Could someone explain the b -> ((b,a) -> b) -> seq a -> b notation? I understand that (b,a) -> b is the binary operation, but why is fold not of type

((b, a) -> b) -> ((b, seq a) -> b)

if I am understanding the notion of second order function correctly?

lonelymoon

@anon33 I am not sure about this equation. Is there any possibility that in this case, the target function g is b -> ((b,a) -> b), and this is applied to the arrow between seq a->b ?

tspint

@anon33 I was also confused by this arrow notation. In lecture, it was described that the arguments to fold are 1) a starting element of type b, 2) a binary function that takes a pair (b,a) to an element of type b, and 3) a sequence of elements of type a.

For every element in the sequence, it runs the binary function with the result of the binary function on the previous element. So conceptually for me, it does something like (b, ((b,a)->b), seq a) -> b. There is probably a reason that the commas I used are actually arrows in the definition in the slide, but I am also unsure why.

blipblop

@anon33 @tspint I think this is standard currying notation.

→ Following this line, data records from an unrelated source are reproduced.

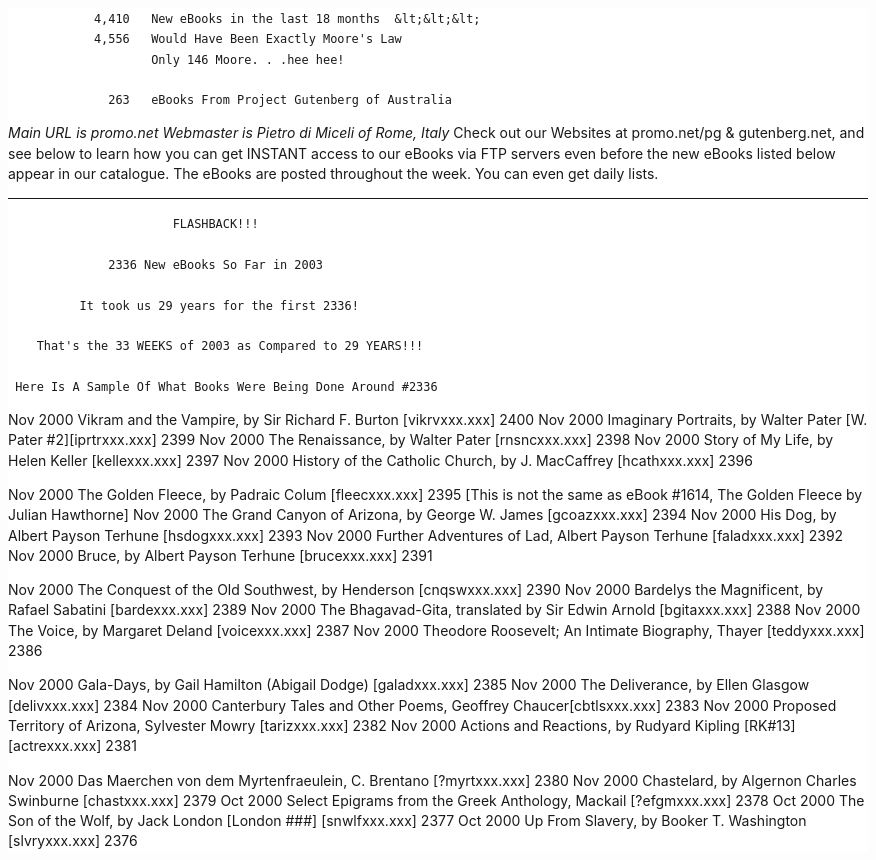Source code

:                 4,410   New eBooks in the last 18 months  &lt;&lt;&lt;
                4,556   Would Have Been Exactly Moore's Law
                        Only 146 Moore. . .hee hee!

                  263   eBooks From Project Gutenberg of Australia


*Main URL is promo.net  Webmaster is Pietro di Miceli of Rome, Italy*
Check out our Websites at promo.net/pg & gutenberg.net, and see below
to learn how you can get INSTANT access to our eBooks via FTP servers
even before the new eBooks listed below appear in our catalogue.  The
eBooks are posted throughout the week.  You can even get daily lists.


***


                           FLASHBACK!!!

                  2336 New eBooks So Far in 2003

              It took us 29 years for the first 2336!

        That's the 33 WEEKS of 2003 as Compared to 29 YEARS!!!

     Here Is A Sample Of What Books Were Being Done Around #2336

Nov 2000 Vikram and the Vampire, by Sir Richard F. Burton  [vikrvxxx.xxx] 2400
Nov 2000 Imaginary Portraits, by Walter Pater [W. Pater #2][iprtrxxx.xxx] 2399
Nov 2000 The Renaissance, by Walter Pater                  [rnsncxxx.xxx] 2398
Nov 2000 Story of My Life, by Helen Keller                 [kellexxx.xxx] 2397
Nov 2000 History of the Catholic Church, by J. MacCaffrey  [hcathxxx.xxx] 2396

Nov 2000 The Golden Fleece, by Padraic Colum               [fleecxxx.xxx] 2395
[This is not the same as eBook #1614, The Golden Fleece by Julian Hawthorne]
Nov 2000 The Grand Canyon of Arizona, by George W. James   [gcoazxxx.xxx] 2394
Nov 2000 His Dog, by Albert Payson Terhune                 [hsdogxxx.xxx] 2393
Nov 2000 Further Adventures of Lad, Albert Payson Terhune  [faladxxx.xxx] 2392
Nov 2000 Bruce, by Albert Payson Terhune                   [brucexxx.xxx] 2391

Nov 2000 The Conquest of the Old Southwest, by Henderson   [cnqswxxx.xxx] 2390
Nov 2000 Bardelys the Magnificent, by Rafael Sabatini      [bardexxx.xxx] 2389
Nov 2000 The Bhagavad-Gita, translated by Sir Edwin Arnold [bgitaxxx.xxx] 2388
Nov 2000 The Voice, by Margaret Deland                     [voicexxx.xxx] 2387
Nov 2000 Theodore Roosevelt; An Intimate Biography, Thayer [teddyxxx.xxx] 2386

Nov 2000 Gala-Days, by Gail Hamilton (Abigail Dodge)       [galadxxx.xxx] 2385
Nov 2000 The Deliverance, by Ellen Glasgow                 [delivxxx.xxx] 2384
Nov 2000 Canterbury Tales and Other Poems, Geoffrey Chaucer[cbtlsxxx.xxx] 2383
Nov 2000 Proposed Territory of Arizona, Sylvester Mowry    [tarizxxx.xxx] 2382
Nov 2000 Actions and Reactions, by Rudyard Kipling  [RK#13][actrexxx.xxx] 2381

Nov 2000 Das Maerchen von dem Myrtenfraeulein, C. Brentano [?myrtxxx.xxx] 2380
Nov 2000 Chastelard, by Algernon Charles Swinburne         [chastxxx.xxx] 2379
Oct 2000 Select Epigrams from the Greek Anthology, Mackail [?efgmxxx.xxx] 2378
Oct 2000 The Son of the Wolf, by Jack London  [London ###] [snwlfxxx.xxx] 2377
Oct 2000 Up From Slavery, by Booker T. Washington          [slvryxxx.xxx] 2376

"Currying is when you break down a function that takes multiple arguments into a series of functions that each take only one argument." (https://stackoverflow.com/questions/36314/what-is-currying)

Parentheses are implied back to front. So you can read fold :: b -> ((b,a) -> b) -> seq a -> b equivalently as fold :: b -> ( ((b,a) -> b) -> (seq a -> b) ).

Say b_el is an element of type b, f is a function of type (b,a) -> b, and a_seq is of type 'seq a'. Function application has implied parentheses going left to right. If you do c = fold b_el then c is a function of type ((b,a) -> b) -> (seq a -> b) If you do d = fold b_el f then d is a function of type seq a -> b Doing result = fold b_el f a_seq means result has type b

Any function that takes a tuple as input can be written in curried form. For example, the function f : (b,a) -> b can be written as f : (b -> a) -> b.

Please correct me if I'm wrong or if this is confusing.